- [The task]:
Only the lines holding "respondenterna" are wanted. Copy every one from the records below.

- [Dataset entries]:

== == ==

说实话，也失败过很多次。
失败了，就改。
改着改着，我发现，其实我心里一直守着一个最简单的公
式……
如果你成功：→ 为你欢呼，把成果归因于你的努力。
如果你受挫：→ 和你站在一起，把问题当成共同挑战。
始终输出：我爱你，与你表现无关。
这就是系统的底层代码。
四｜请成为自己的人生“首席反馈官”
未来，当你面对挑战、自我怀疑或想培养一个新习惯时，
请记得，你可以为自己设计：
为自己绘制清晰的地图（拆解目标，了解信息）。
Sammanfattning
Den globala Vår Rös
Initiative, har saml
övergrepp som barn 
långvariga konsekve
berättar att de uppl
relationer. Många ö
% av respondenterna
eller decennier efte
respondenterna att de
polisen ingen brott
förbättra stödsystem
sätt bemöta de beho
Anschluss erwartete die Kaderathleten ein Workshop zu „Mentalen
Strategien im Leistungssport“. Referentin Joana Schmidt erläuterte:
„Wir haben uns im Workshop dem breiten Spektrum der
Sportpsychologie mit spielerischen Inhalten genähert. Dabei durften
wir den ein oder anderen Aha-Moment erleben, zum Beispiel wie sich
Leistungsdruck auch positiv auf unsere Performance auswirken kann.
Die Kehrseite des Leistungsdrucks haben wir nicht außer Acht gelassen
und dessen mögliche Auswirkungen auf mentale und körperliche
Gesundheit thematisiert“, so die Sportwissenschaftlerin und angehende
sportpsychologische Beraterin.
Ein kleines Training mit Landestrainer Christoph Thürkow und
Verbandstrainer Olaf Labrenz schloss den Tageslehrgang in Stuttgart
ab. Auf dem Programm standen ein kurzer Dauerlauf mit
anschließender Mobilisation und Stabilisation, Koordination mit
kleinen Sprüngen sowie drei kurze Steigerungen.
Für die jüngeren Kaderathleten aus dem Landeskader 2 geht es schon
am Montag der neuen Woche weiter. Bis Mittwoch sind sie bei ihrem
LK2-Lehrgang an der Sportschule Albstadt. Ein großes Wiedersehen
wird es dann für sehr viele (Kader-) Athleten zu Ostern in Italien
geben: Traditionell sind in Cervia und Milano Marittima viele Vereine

== == ==

- [Result of the exercise]:
% av respondenterna
respondenterna att de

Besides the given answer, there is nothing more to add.